*WHAT YOU NEED TO DO*:
In the passage on regularized crosstalk cancellation, reproduce word for word the part that opens with the words containing "The bandwidth/colouration trade-off" and closes with "XTC actually works.".

*TEXT EXCERPT*:
Equivalently, each singular value $\sigma_k$ of the plant is inverted not as $1/\sigma_k$ but as the filtered version

\frac{\sigma_k}{\sigma_k^2 + \beta_{\text{reg}}},

which behaves like $1/\sigma_k$ for large $\sigma_k$ and like $\sigma_k/\beta_{\text{reg}} \to 0$ for small $\sigma_k$ . The penalty thus rolls off the inversion exactly in the troublesome bands. This is mathematically identical to the constrained-optimization view of Kirkeby and Nelson, in which one minimizes the reproduction error subject to a penalty on loudspeaker effort, with $\beta_{\text{reg}}$ the Lagrange multiplier balancing the two.

The bandwidth/colouration trade-off

Regularization is not free. Wherever the penalty suppresses the inverse, two things happen: the crosstalk is not fully cancelled there (loss of channel separation, hence weakened spatial cues in that band), and the frequency response of the delivered signal departs from flat (audible colouration). The design choice is therefore a trade-off:

Small $\beta_{\text{reg}}$ : maximal cancellation and the widest theoretical separation, but huge gains at the singular frequencies, severe colouration, large speaker excursion, and extreme sensitivity to head movement and plant error. Brittle.
Large $\beta_{\text{reg}}$ : robust, flatter, gentler on the speakers, but reduced cancellation depth and narrower usable bandwidth where the XTC actually works.

*PROVIDED DATA*:
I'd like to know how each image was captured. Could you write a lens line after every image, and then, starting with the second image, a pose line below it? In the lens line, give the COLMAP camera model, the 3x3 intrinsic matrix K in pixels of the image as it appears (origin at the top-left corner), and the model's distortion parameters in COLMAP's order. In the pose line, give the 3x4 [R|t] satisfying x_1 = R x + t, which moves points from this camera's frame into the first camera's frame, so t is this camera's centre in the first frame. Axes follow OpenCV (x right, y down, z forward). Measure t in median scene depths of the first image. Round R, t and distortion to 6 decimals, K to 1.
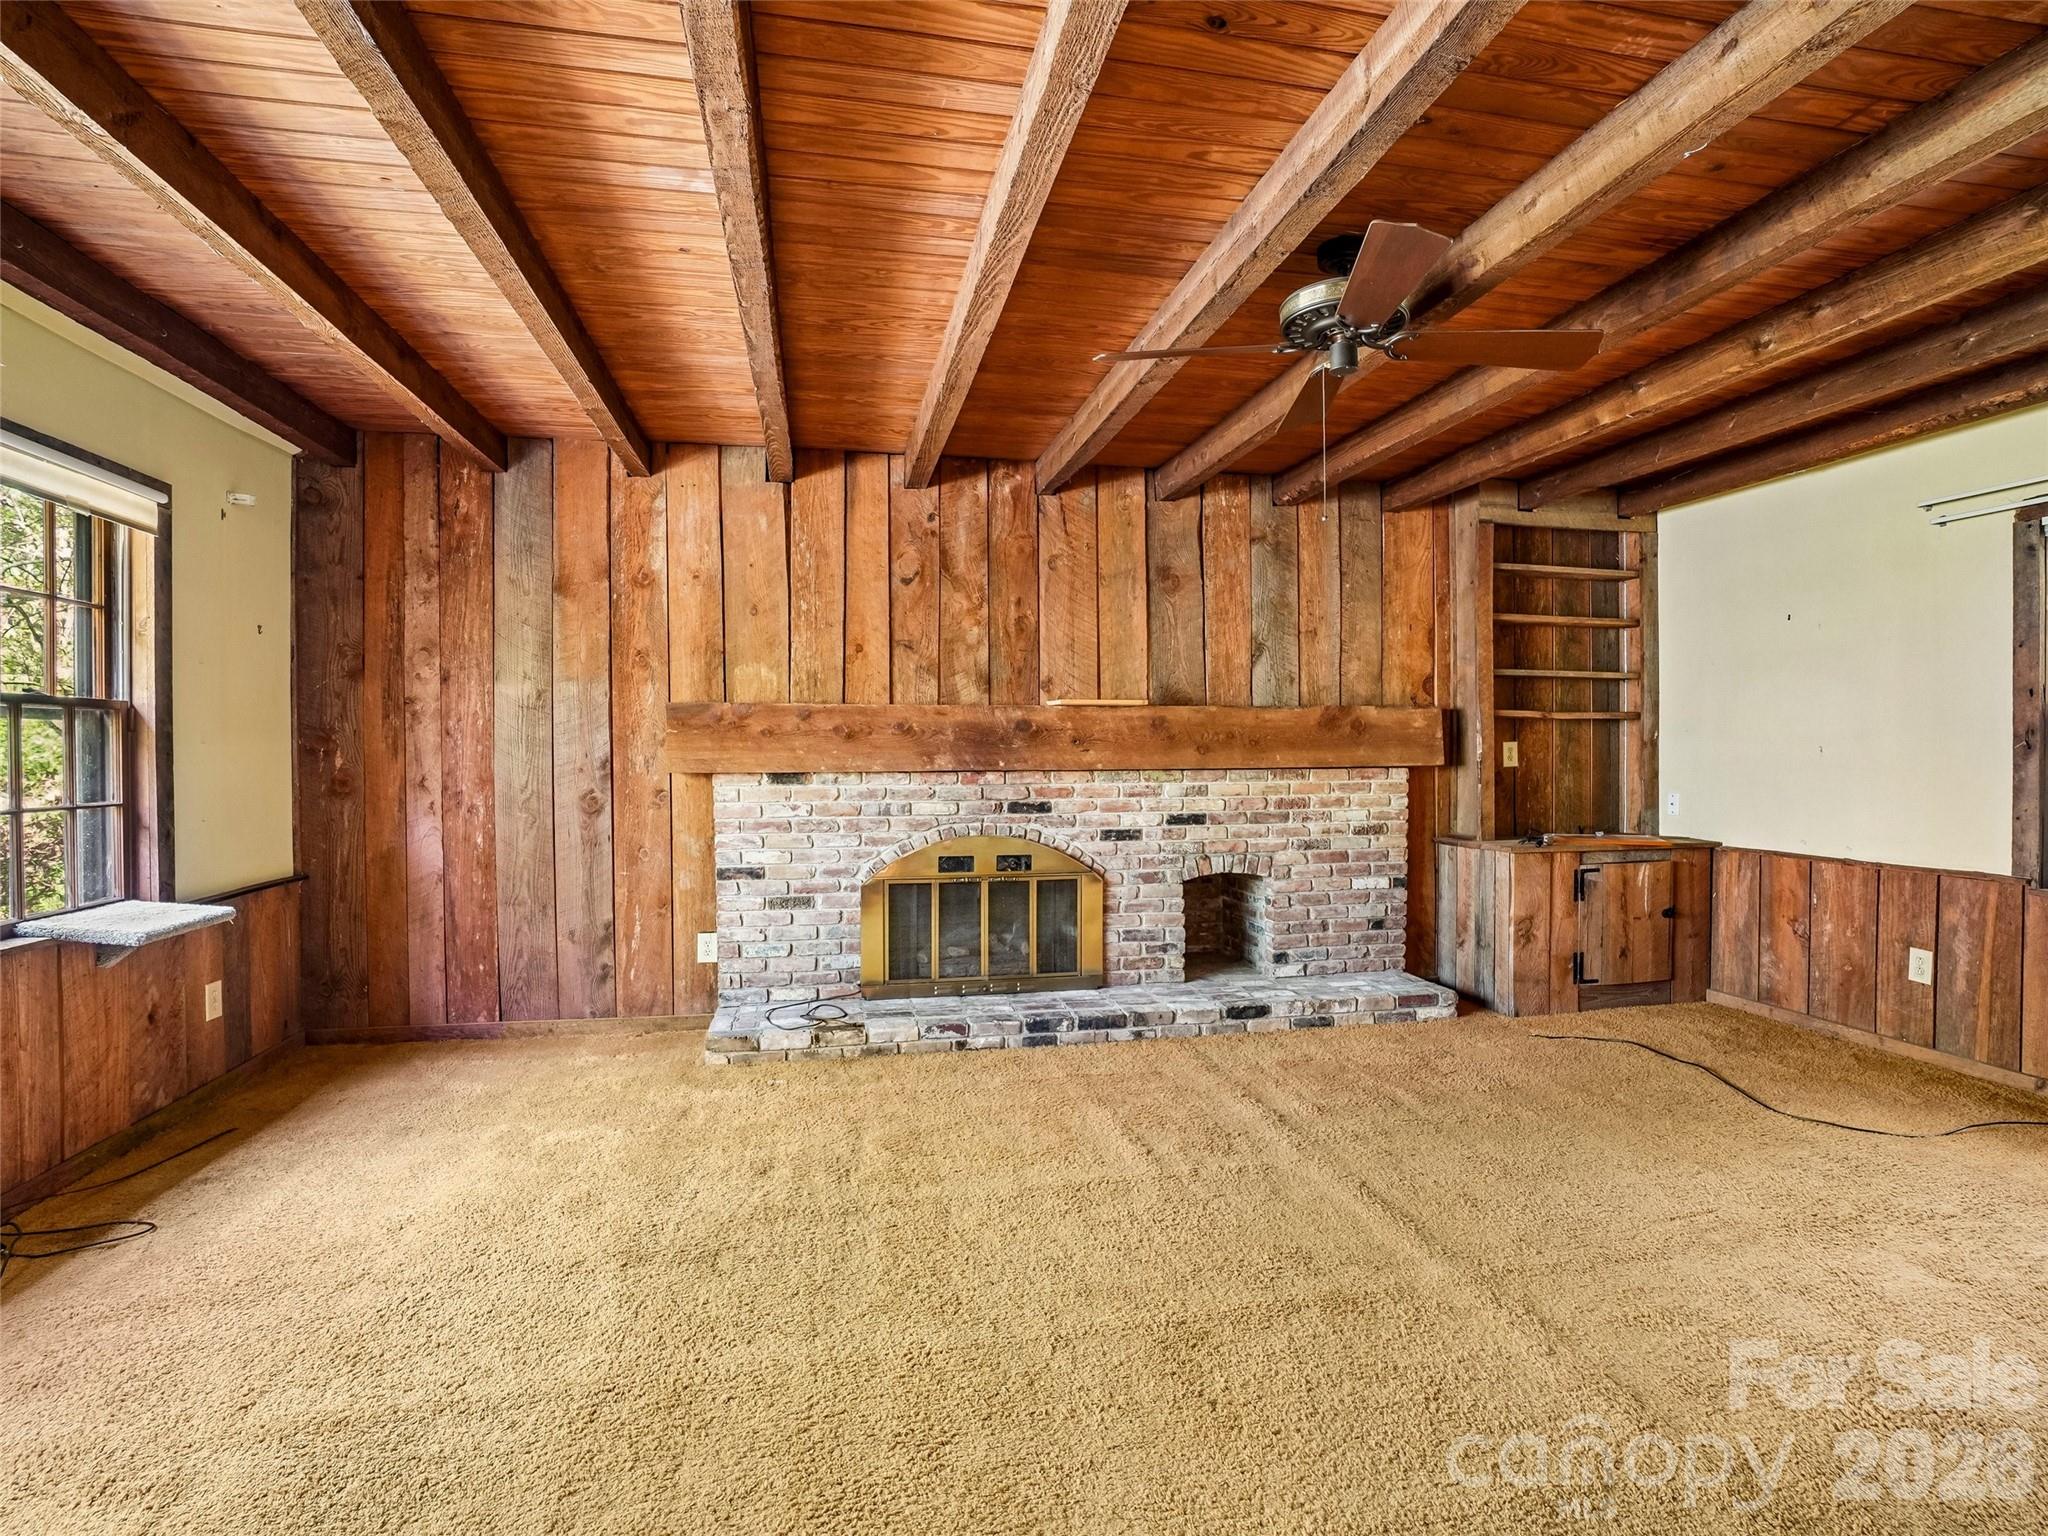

*TASK RESULT*:
The bandwidth/colouration trade-off

Regularization is not free. Wherever the penalty suppresses the inverse, two things happen: the crosstalk is not fully cancelled there (loss of channel separation, hence weakened spatial cues in that band), and the frequency response of the delivered signal departs from flat (audible colouration). The design choice is therefore a trade-off:

Small $\beta_{\text{reg}}$ : maximal cancellation and the widest theoretical separation, but huge gains at the singular frequencies, severe colouration, large speaker excursion, and extreme sensitivity to head movement and plant error. Brittle.
Large $\beta_{\text{reg}}$ : robust, flatter, gentler on the speakers, but reduced cancellation depth and narrower usable bandwidth where the XTC actually works.